COMPUTER SCIENCE RESEARCH WEEK 2019

Economics and Computer Science of a Radio Spectrum Reallocation

Speaker
Dr Kevin Leyton-Brown, Professor, University of British Columbia
Contact Person
Dr Reza SHOKRI, Associate Professor, School of Computing
reza@comp.nus.edu.sg

08 Jan 2019 Tuesday, 10:00 AM to 11:30 AM

SR1, COM1-02-06

This is a distinguished talk as part of the NUS Computer Science Research Week 2019 (http://researchweek.comp.nus.edu.sg).

Abstract:

Over 13 months in 2016-17 the US Federal Communications Commission conducted an "incentive auction" to repurpose radio spectrum from broadcast television to wireless internet. In the end, the auction yielded $19.8 billion USD, $10.05 billion USD of which was paid to 175 broadcasters for voluntarily relinquishing their licenses across 14 UHF channels. Stations that continued broadcasting were assigned potentially new channels to fit as densely as possible into the channels that remained. The government netted more than $7 billion USD (used to pay down the national debt) after covering costs (including retuning). A crucial element of the auction design was the construction of a solver, dubbed SATFC, that determined whether sets of stations could be "repacked" in this way; it needed to run every time a station was given a price quote.

This talk describes the design of both the auction and of SATFC. Compared to typical market design settings, the auction design was particularly unconstrained, with flexibility in the definitions of participants' property rights, the goods to be traded, their quantities, and the outcomes the market should seek to achieve. Computational tractability was also a first-order concern. The design of SATFC was achieved via a data-driven, highly parametric, and computationally intensive approach we dub "deep optimization". More specifically, to build SATFC we designed software that could pair both complete and local-search SAT-encoded feasibility checking with a wide range of domain-specific techniques, such as constraint graph decomposition and novel caching mechanisms that allow for reuse of partial solutions from related, solved problems. We then used automatic algorithm configuration techniques to construct a portfolio of eight complementary algorithms to be run in parallel, aiming to achieve good performance on instances that arose in proprietary auction simulations.

Experiments on realistic problems showed that within the short time budget required in practice, SATFC solved more than 96% of the problems it encountered. Furthermore, simulations showed that the incentive auction paired with SATFC produced nearly optimal allocations in a restricted setting and achieved substantially better economic outcomes than other alternatives at national scale.
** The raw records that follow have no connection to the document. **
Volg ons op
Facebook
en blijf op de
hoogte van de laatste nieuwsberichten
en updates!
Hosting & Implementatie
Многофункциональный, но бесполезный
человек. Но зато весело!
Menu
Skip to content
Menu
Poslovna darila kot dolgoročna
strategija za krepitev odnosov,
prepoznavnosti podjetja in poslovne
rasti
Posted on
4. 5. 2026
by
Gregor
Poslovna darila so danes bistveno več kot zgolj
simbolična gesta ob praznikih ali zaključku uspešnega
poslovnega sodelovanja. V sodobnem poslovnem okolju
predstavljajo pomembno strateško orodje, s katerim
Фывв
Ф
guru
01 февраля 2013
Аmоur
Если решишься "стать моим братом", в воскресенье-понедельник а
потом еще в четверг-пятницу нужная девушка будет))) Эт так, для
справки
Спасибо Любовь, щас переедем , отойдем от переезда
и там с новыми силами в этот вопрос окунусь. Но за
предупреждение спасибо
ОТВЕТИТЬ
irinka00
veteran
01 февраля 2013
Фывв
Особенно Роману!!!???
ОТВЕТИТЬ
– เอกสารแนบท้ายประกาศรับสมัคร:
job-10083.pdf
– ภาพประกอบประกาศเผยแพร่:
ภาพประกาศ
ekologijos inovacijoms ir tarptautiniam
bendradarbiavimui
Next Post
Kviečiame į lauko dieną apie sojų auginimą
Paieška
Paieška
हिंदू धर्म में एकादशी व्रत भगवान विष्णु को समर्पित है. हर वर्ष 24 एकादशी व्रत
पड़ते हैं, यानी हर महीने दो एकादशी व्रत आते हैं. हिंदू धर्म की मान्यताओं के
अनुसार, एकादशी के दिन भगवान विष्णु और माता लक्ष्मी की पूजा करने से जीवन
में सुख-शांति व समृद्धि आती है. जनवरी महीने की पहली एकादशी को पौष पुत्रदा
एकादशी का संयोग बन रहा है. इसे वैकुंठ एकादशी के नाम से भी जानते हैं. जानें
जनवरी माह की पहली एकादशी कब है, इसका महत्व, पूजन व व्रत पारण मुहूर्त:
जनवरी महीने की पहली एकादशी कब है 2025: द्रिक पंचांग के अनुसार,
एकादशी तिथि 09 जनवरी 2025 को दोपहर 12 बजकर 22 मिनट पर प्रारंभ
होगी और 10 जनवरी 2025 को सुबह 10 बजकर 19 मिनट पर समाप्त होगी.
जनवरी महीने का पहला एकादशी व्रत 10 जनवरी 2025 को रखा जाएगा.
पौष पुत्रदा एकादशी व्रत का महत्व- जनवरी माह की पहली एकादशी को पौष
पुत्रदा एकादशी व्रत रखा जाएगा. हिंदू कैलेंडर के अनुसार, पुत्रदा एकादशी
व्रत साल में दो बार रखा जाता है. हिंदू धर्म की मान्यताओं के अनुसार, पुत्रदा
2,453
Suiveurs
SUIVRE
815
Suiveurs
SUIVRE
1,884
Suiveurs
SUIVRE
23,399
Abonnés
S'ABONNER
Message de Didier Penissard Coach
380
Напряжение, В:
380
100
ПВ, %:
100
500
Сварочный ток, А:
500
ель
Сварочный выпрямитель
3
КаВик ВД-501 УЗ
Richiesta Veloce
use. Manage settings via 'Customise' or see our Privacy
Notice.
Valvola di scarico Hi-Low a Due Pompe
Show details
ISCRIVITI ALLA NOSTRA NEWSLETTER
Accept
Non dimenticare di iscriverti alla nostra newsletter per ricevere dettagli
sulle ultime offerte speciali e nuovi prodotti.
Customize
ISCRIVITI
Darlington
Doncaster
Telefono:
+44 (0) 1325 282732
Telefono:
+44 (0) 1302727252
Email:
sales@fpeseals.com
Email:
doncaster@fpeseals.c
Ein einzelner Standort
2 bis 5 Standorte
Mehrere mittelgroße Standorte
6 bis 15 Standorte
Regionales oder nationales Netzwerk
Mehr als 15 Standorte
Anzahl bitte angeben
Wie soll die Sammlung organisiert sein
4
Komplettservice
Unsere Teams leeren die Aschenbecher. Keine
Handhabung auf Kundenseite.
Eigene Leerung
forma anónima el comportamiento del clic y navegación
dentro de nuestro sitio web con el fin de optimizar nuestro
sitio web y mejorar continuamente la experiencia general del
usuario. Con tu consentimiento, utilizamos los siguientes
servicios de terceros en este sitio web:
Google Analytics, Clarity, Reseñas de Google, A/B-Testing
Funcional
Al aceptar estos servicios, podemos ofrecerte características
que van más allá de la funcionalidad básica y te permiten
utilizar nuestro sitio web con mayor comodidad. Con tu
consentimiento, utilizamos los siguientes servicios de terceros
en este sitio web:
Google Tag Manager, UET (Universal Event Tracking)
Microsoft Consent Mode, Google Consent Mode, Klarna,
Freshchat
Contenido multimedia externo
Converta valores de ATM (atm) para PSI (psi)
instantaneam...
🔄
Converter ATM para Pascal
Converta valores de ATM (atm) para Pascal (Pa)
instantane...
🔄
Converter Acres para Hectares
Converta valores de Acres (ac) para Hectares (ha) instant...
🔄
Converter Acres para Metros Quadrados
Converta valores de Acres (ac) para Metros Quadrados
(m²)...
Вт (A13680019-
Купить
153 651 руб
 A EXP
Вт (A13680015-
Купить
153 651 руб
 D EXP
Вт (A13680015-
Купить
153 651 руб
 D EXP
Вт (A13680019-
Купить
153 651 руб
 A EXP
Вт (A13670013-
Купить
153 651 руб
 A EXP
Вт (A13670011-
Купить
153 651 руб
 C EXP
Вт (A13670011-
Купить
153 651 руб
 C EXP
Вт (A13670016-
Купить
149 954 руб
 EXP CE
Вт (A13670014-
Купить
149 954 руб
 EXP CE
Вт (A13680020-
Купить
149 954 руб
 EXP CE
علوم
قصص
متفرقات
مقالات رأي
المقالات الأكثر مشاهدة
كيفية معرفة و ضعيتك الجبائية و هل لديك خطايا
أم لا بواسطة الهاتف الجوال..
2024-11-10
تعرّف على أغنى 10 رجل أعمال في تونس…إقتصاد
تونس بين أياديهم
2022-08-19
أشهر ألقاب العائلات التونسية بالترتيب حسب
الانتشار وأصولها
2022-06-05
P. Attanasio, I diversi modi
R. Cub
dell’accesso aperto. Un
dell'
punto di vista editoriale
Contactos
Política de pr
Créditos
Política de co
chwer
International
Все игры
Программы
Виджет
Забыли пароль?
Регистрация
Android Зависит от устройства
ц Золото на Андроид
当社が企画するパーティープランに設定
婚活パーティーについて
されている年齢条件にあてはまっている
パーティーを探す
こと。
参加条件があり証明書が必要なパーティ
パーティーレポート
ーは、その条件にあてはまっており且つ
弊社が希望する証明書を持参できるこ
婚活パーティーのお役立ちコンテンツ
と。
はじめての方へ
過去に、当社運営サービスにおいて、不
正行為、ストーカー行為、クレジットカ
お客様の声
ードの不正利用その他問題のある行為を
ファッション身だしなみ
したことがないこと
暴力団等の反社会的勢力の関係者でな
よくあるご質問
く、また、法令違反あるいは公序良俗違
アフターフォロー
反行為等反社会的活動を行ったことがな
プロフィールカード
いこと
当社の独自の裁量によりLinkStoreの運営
The talk starts with a tutorial on the preliminaries and the theoretical foundations of this topic.


Biodata:

Kevin Leyton-Brown is a professor of Computer Science at the University of British Columbia and an associate member of the Vancouver School of Economics. He holds a PhD and M.Sc. from Stanford University (2003; 2001) and a B.Sc. from McMaster University (1998). He studies the intersection of computer science and microeconomics, addressing computational problems in economic contexts and incentive issues in multiagent systems. He also applies machine learning to various problems in artificial intelligence, notably the automated design and analysis of algorithms for solving hard computational problems.

He currently advises Auctionomics, AI21, and Qudos. He is a co-founder of Kudu.ug and Meta-Algorithmic Technologies. He was scientific advisor to UBC spinoff Zite until it was acquired by CNN in 2011. His past consulting has included work for Zynga, Trading Dynamics, Ariba, and Cariocas.